Matinales
Fin des années 1950, le clergé et les communautés religieuses sentaient qu’ils allaient, un jour ou l’autre, perdre leur pouvoir et leur emprise sur les âmes. Alors, dans les juvénats, les frères — pas tous, bien sûr; il y avait parmi eux des êtres lumineux — diabolisaient l’humain et le « monde ». Ils s’entêtaient à vous préserver de ses tentations. Tout était contrôlé : ce que vous lisiez, étudiiez, et même ce que vous mangiez. Tu avais été révolté quand le frère surveillant avait fait main basse sur des biscuits que ta mère avait cuisinés avec amour.

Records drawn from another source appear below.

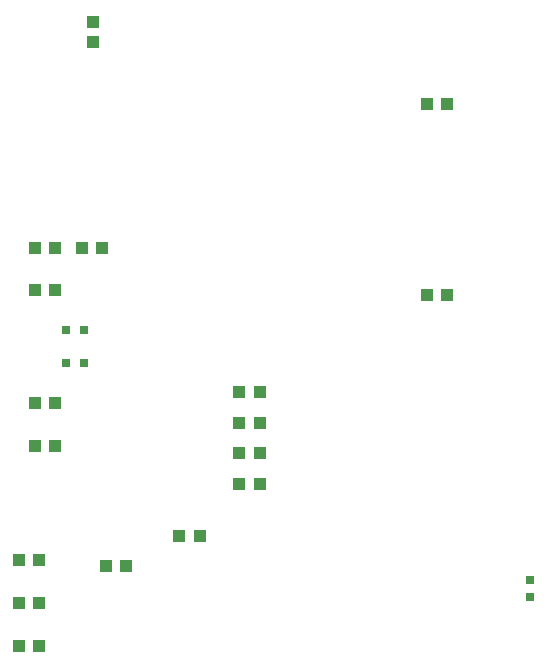
<source format=gbr>
G04 EAGLE Gerber RS-274X export*
G75*
%MOMM*%
%FSLAX34Y34*%
%LPD*%
%INSolderpaste Top*%
%IPPOS*%
%AMOC8*
5,1,8,0,0,1.08239X$1,22.5*%
G01*
%ADD10R,1.000000X1.100000*%
%ADD11R,0.800000X0.800000*%
%ADD12R,1.100000X1.000000*%


D10*
X165490Y205740D03*
X182490Y205740D03*
D11*
X462280Y168790D03*
X462280Y153790D03*
D10*
X60098Y449578D03*
X43098Y449578D03*
D12*
X82940Y449578D03*
X99940Y449578D03*
X43098Y281940D03*
X60098Y281940D03*
D11*
X69498Y352137D03*
X84498Y352137D03*
D10*
X60098Y318412D03*
X43098Y318412D03*
D11*
X69498Y380287D03*
X84498Y380287D03*
D10*
X60098Y414012D03*
X43098Y414012D03*
D12*
X103260Y180340D03*
X120260Y180340D03*
D10*
X216290Y249860D03*
X233290Y249860D03*
X216290Y275793D03*
X233290Y275793D03*
X216290Y301727D03*
X233290Y301727D03*
X216290Y327660D03*
X233290Y327660D03*
X46600Y149225D03*
X29600Y149225D03*
X29600Y113030D03*
X46600Y113030D03*
X29600Y185420D03*
X46600Y185420D03*
X375040Y410210D03*
X392040Y410210D03*
D12*
X92710Y623960D03*
X92710Y640960D03*
D10*
X375040Y571500D03*
X392040Y571500D03*
M02*

</source>
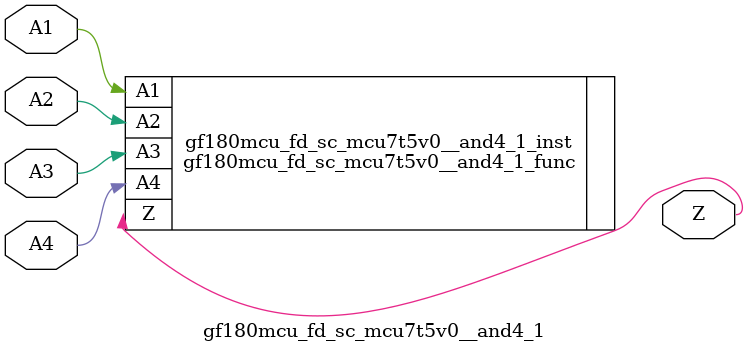
<source format=v>

module gf180mcu_fd_sc_mcu7t5v0__and4_1( A1, A2, A3, A4, Z );
input A1, A2, A3, A4;
output Z;

   `ifdef FUNCTIONAL  //  functional //

	gf180mcu_fd_sc_mcu7t5v0__and4_1_func gf180mcu_fd_sc_mcu7t5v0__and4_1_behav_inst(.A1(A1),.A2(A2),.A3(A3),.A4(A4),.Z(Z));

   `else

	gf180mcu_fd_sc_mcu7t5v0__and4_1_func gf180mcu_fd_sc_mcu7t5v0__and4_1_inst(.A1(A1),.A2(A2),.A3(A3),.A4(A4),.Z(Z));

	// spec_gates_begin


	// spec_gates_end



   specify

	// specify_block_begin

	// comb arc A1 --> Z
	 (A1 => Z) = (1.0,1.0);

	// comb arc A2 --> Z
	 (A2 => Z) = (1.0,1.0);

	// comb arc A3 --> Z
	 (A3 => Z) = (1.0,1.0);

	// comb arc A4 --> Z
	 (A4 => Z) = (1.0,1.0);

	// specify_block_end

   endspecify

   `endif

endmodule

</source>
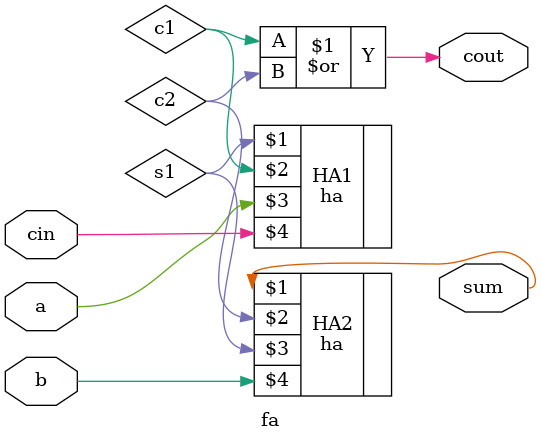
<source format=v>
`timescale 1ns / 1ps
module fa(output sum, output cout, input a, input b, input cin
    );
wire s1,c1,c2;
ha HA1(s1,c1,a,cin);
ha HA2(sum,c2,s1,b);
or o1(cout,c1,c2);
endmodule

</source>
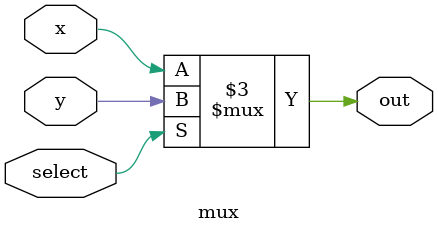
<source format=v>

`timescale 1ns / 1ps

module mux(
    input  x,   // input to the mux
    input y,   // input to the mux
    input select,   // select input to the mux
    output reg out // output of the mux
);
    always @(*) begin
        if(select)
            out=y;
        else 
            out=x;
    end
endmodule


</source>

Ce genre de gâteries, à son avis, encourageait la « sensualité » — ce mot, tu ne le connaissais pas encore, mais tu en apprendrais vite la signification.
S’il avait su que ces gâteries, comme il disait, te servaient à échanger des passages à la douche avec ceux qui, détestant se laver, acceptaient de sauter leur tour, le soir où, pour leur rangée, c’en était un de récurage.
Qu’on se garde de croire que la douche donnait lieu à des manquements à ce qu’on appelait alors la « pureté ». Aucun danger! Le surveillant chronométrait à la seconde près les cinq minutes que vous aviez à partir du moment où il activait la manette qui libérait l’eau. Vous laissiez votre robe de chambre dans un petit cubicule séparé de la douche par un rideau. Puis, vous attendiez, tout nus, que le surveillant vous envoie enfin de l’eau. Tiède, au début. Tiédasse, pour dire vrai. Vous saviez que cette douceur bien relative ne durerait pas longtemps. Une minute et demie, tout au plus. Puis, rinçage à l’eau froide, hiver comme été. Cela était supposé vous endurcir et, comme la saisie des carrés aux dattes de ta mère et de son merveilleux gâteau frigidaire, éloigner de vos faibles esprits toute tentation de vous laisser aller à la « sensualité ». Ce mot était, paraît-il, plus doux à vos chastes oreilles que « sexualité ».
Certains matins, tout de suite après le rituel du réveil — une invocation latine et trois avés, censés vous éviter l’enfer après votre mort, si vous y étiez fidèles, matins et soirs, jusqu’à ce moment —, le surveillant ordonnait : « La rangée 5, vous ne faites pas vos lits. » On comprendra que toutes les rangées y passaient, semaine après semaine.
La première fois, tu interrogeas ton ange gardien d’un signe de tête. Le tien — l’ange, pas le signe de tête — avait l’air d’un bum : mâchoire carrée, regard fuyant, toujours prêt à se battre pour un rien. Tout à fait pour toi! Quand tu l’interrogeas sur l’étrange avertissement du surveillant, il te fit signe de t’approcher et te murmura à l’oreille : « Ils inspectent les draps pour savoir ceux qui ont rêvé. » Le lien entre tes draps rugueux et les rêves te resta étranger plusieurs mois encore. Tu n’avais que onze ans et, sur le plan de la sexualité, tu n’étais pas précoce. Tant s’en faut.